The International Co-operative Alliance is an independent organization established to represent and serve co-operatives worldwide. In 1995, the Alliance adopted the revised Statement on the Co-operative Identity which contains the values of co-operatives, and the seven co-operative principles as described below.

Our Cooperative Values

Co-operatives are based on the values of self-help, self-responsibility, democracy, equality, equity and solidarity. In the tradition of their founders, co-operative members believe in the ethical values of honesty, openness, social responsibility and caring for others.

Our Cooperative Principles

The co-operative principles are guidelines by which co-operatives put their values into practice.

1. Voluntary & Open Membership. Co-operatives are voluntary organizations, open to all persons able to use their services and willing to accept the responsibilities of membership.

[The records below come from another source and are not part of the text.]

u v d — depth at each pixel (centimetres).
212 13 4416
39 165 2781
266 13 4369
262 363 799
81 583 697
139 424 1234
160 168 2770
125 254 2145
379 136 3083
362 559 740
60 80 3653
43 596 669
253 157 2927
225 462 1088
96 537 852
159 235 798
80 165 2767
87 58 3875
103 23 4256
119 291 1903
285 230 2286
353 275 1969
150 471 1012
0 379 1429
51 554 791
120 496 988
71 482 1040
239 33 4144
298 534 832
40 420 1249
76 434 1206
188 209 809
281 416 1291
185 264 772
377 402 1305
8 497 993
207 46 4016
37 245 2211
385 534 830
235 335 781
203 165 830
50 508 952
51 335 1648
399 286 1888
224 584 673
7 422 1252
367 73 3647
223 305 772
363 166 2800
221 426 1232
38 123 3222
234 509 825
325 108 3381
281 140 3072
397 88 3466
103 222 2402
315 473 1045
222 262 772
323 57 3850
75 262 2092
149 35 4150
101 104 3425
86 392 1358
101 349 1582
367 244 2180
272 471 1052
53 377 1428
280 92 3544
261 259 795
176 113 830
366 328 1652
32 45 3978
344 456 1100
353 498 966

2. Democratic Member Control. Co-operatives are democratic organizations controlled by their members, who actively participate in setting their policies and making decisions. All members have equal voting rights (one member, one vote).

3. Member Economic Participation. Members contribute equitably to, and democratically control, the capital of their co-operative. At least part of that capital is usually the common property of the co-operative. Members allocate surpluses for any or all of the following purposes: developing their co-operative, possibly by setting up reserves, part of which at least would be indivisible; benefiting members in proportion to their transactions with the co-operative; and supporting other activities approved by the membership.

4. Autonomy & Independence. Co-operatives are autonomous, self-help organizations controlled by their members. If they enter to agreements with other organizations, including governments, or raise capital from external sources, they do so on terms that ensure democratic control by their members and maintain their co-operative autonomy.

5. Education, Training & Information. Co-operatives provide education and training for their members, elected representatives, managers, and employees so they can contribute effectively to the development of their co-operatives. They inform the general public – particularly young people and opinion leaders – about the nature and benefits of co-operation.

6. Co-operation among Co-operatives. Co-operatives serve their members most effectively and strengthen the co-operative movement by working together through local, national, regional and international structures.

7. Concern for Community. Co-operatives work for the sustainable development of their communities through policies approved by their members.